© 2008 Reiner Wandler

Harte Zeiten für Christen


Christ sein im muslimischen Algerien ist gefährlich. Seit vergangenen Mittwoch stehen zwei junge Männer, die vom Islam zum Protestantismus konvertiert sind, in Tissemsilt – 150 Kilometer südwestlich der Hauptstadt Algier – vor Gericht. Ihr Vergehen: „Das Verteilen von Dokumente um den Glauben der Muslime zu schwächen.“ Die Rede ist von christlichen Büchern, die im Wagen der beiden gefunden wurden. Einer der beiden Angeklagten steht der kleinen evangelistischen Kirchengemeinde in Tissemsilt vor. Der andere besuchte regelmäßig die Messen.

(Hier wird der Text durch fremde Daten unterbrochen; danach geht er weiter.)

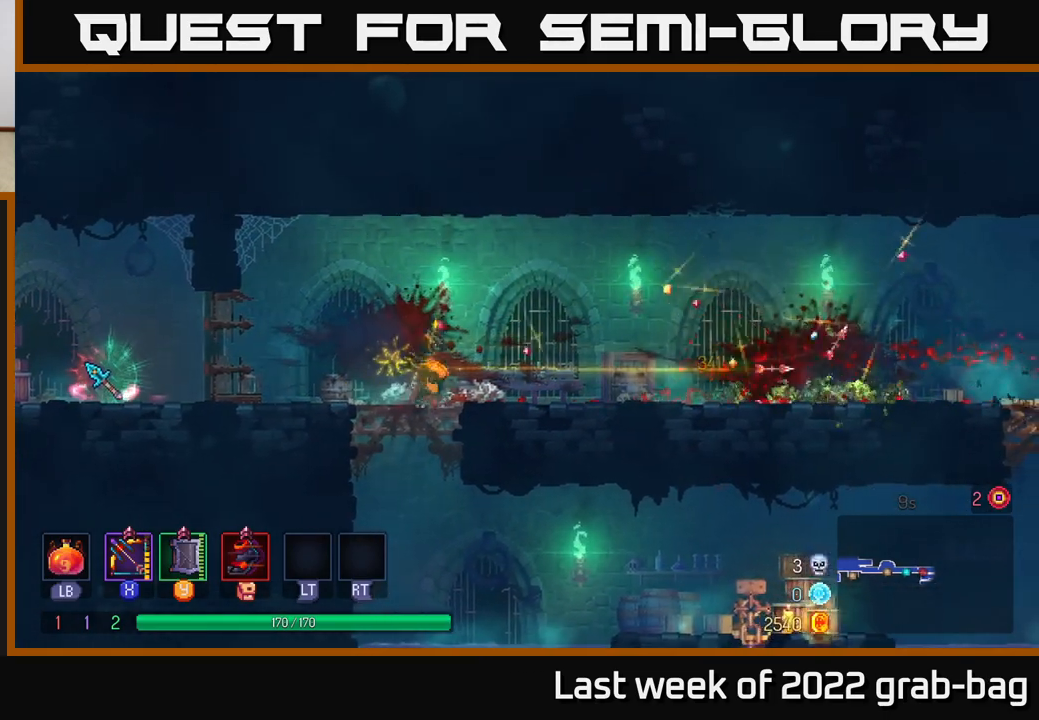
{"buttons": [], "left_stick": "left", "right_stick": "center", "events": [[17, "left_stick", "left"], [167, "B", "down"], [267, "B", "up"]]}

Den beiden droht eine Strafe von bis zu fünf Jahren Haft und eine Million Dinar ( 11.000 Euro) Bußgeld – eine hohe Summe in einem Land, in dem ein Lehrer rund 130 Euro im Monat verdient. In Algerien ist „Missionstätigkeit“ für andere Religionen als den Islam verboten. So sieht es ein Gesetz vom Februar 2006 vor. Dort steht auch geschrieben, dass religiöse Veranstaltungen nur in dafür vorgesehenen und vom Innenministerium genehmigten Räumen abgehalten werden dürfen. Kirchenneubauten werden allerdings nicht genehmigt. Und die wenigen Gotteshäuser, die es im Land noch gibt, gehören der katholischen Kirche. Damit kommt diese Bestimmung einen völligen Verbot evangelistischer Tätigkeit gleich.

Genau dies wurde bereits Anfang des Monats vier weiteren Konvertierten zum Verhängnis. Sie wurden im Mai in Tiaret – 400 Kilometer westlich von Algier – verhaftet als sie eine Wohnung verließen. Sie sollen dort eine Messe abgehalten haben. Sie wurden zu Haftstrafen zwischen zwei und sechs Monaten und zu Bußgeldern in der Höhe von 1.000 bis 2.000 Euro verurteilt.

Die Welle der Christenverfolgung erreicht auch die Führungsebene der Evangelisten. Im Februar diesen Jahres wurde der ehemalige Vorsitzende der Methodisten in Algerien, der US-Amerikaner Hugh Johnes (74), nach 45 Jahren des Landes verweisen. Seinen Nachfolger, der Schweizer Pastor Ueli Senhauser, ereilte das gleiche Schicksal. Mittlerweile steht den Methodisten ein Konvertieter vor. Er kann zumindest nicht ausgewiesen werden.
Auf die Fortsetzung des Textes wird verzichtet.